_What is needed_
Please rewrite the rows below with "series" replaced by "line" everywhere and nothing else changed. Leave the pictures out.

--- Provided records Enclosed Below ---

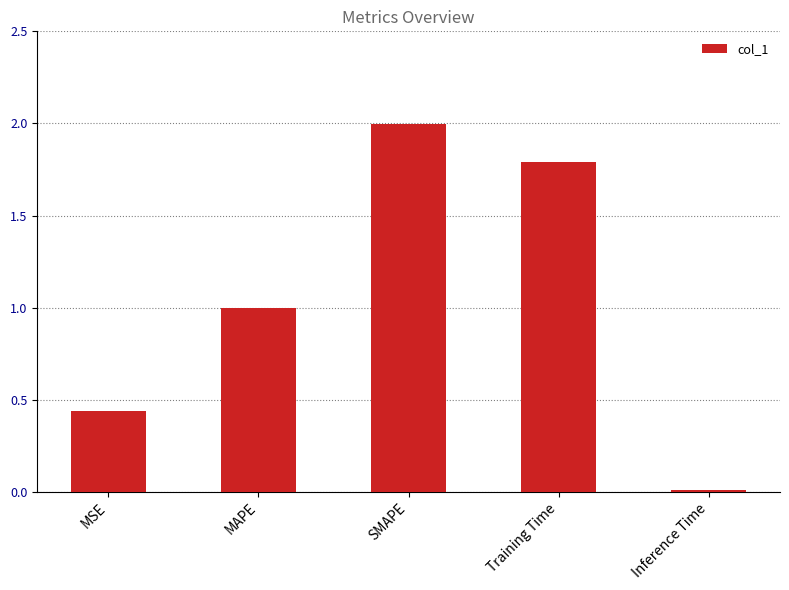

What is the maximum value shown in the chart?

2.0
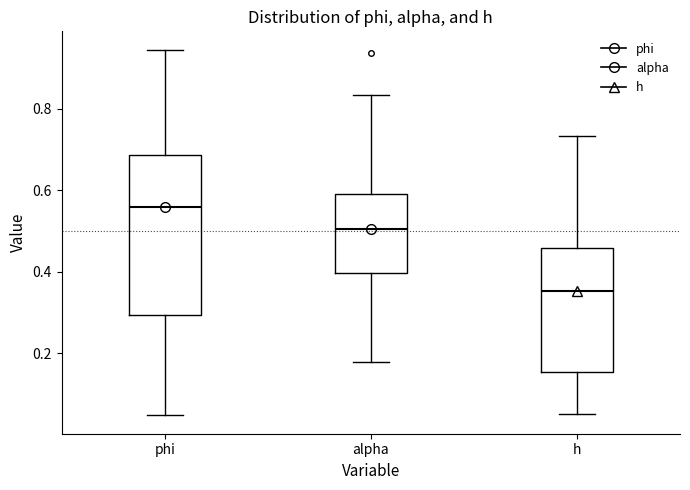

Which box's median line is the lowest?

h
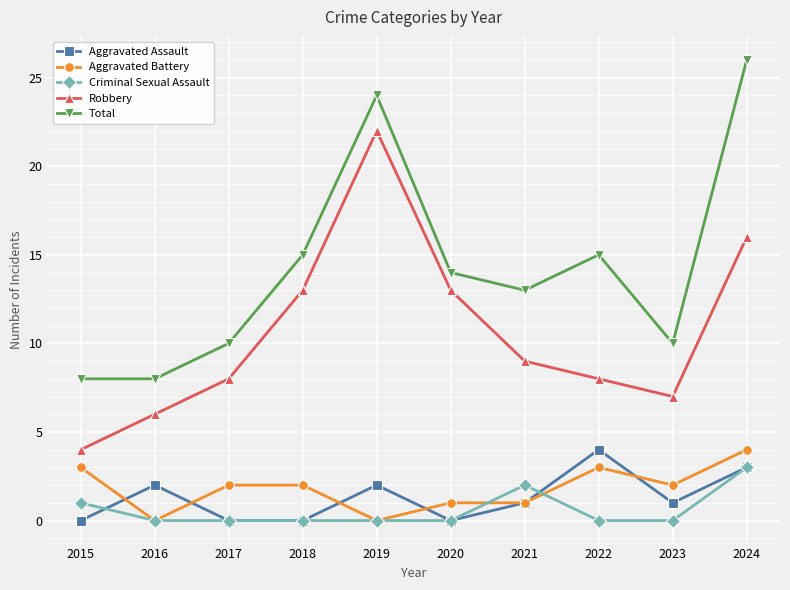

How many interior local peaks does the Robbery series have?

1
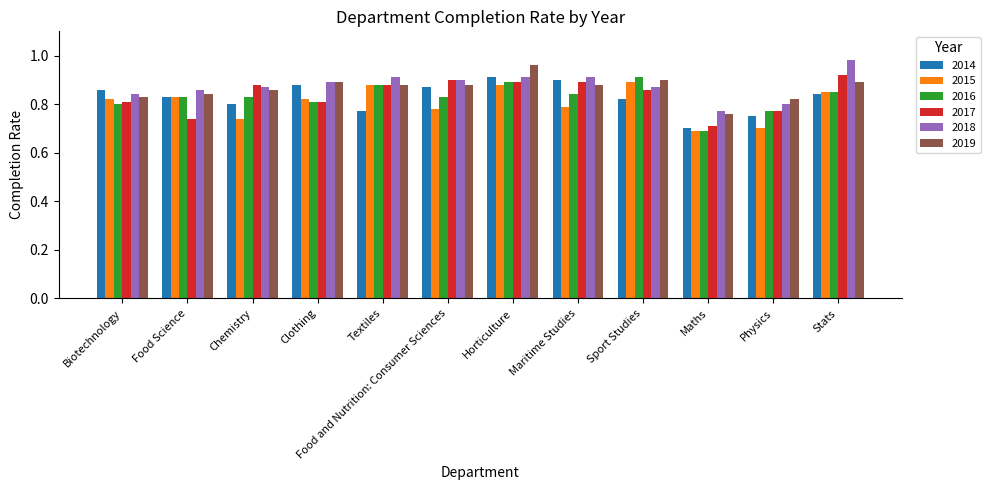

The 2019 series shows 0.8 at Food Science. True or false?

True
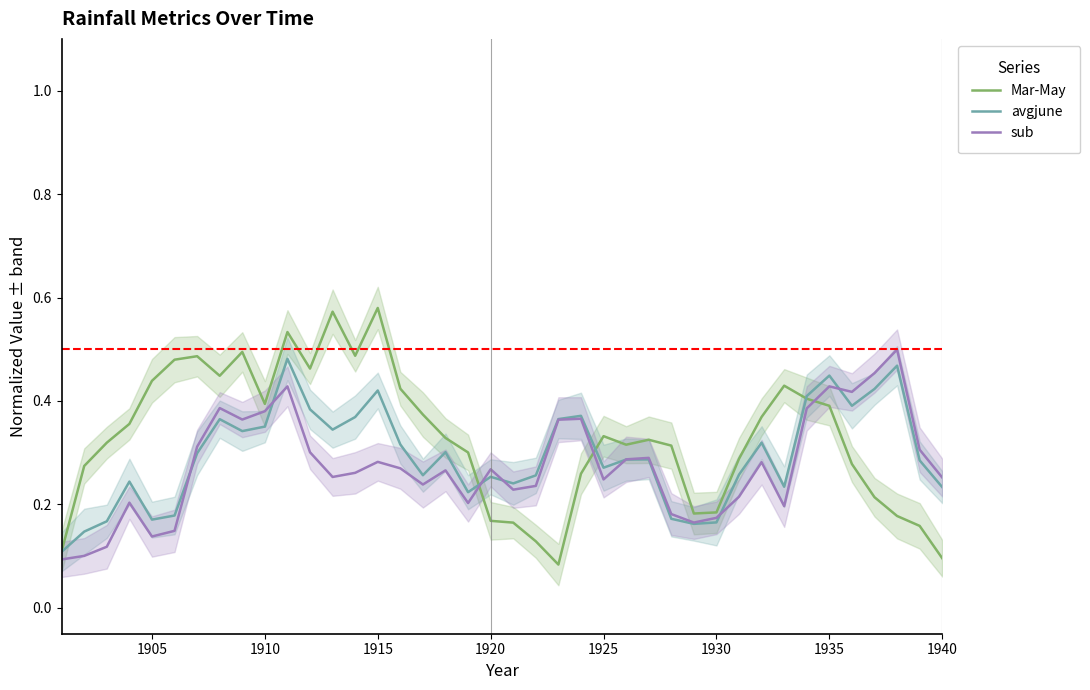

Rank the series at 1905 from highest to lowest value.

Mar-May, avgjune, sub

--- End of Enclosed Provided records ---

_Answer to the problem_
What is the maximum value shown in the chart?

2.0

Which box's median line is the lowest?

h

How many interior local peaks does the Robbery line have?

1

The 2019 line shows 0.8 at Food Science. True or false?

True

Rank the line at 1905 from highest to lowest value.

Mar-May, avgjune, sub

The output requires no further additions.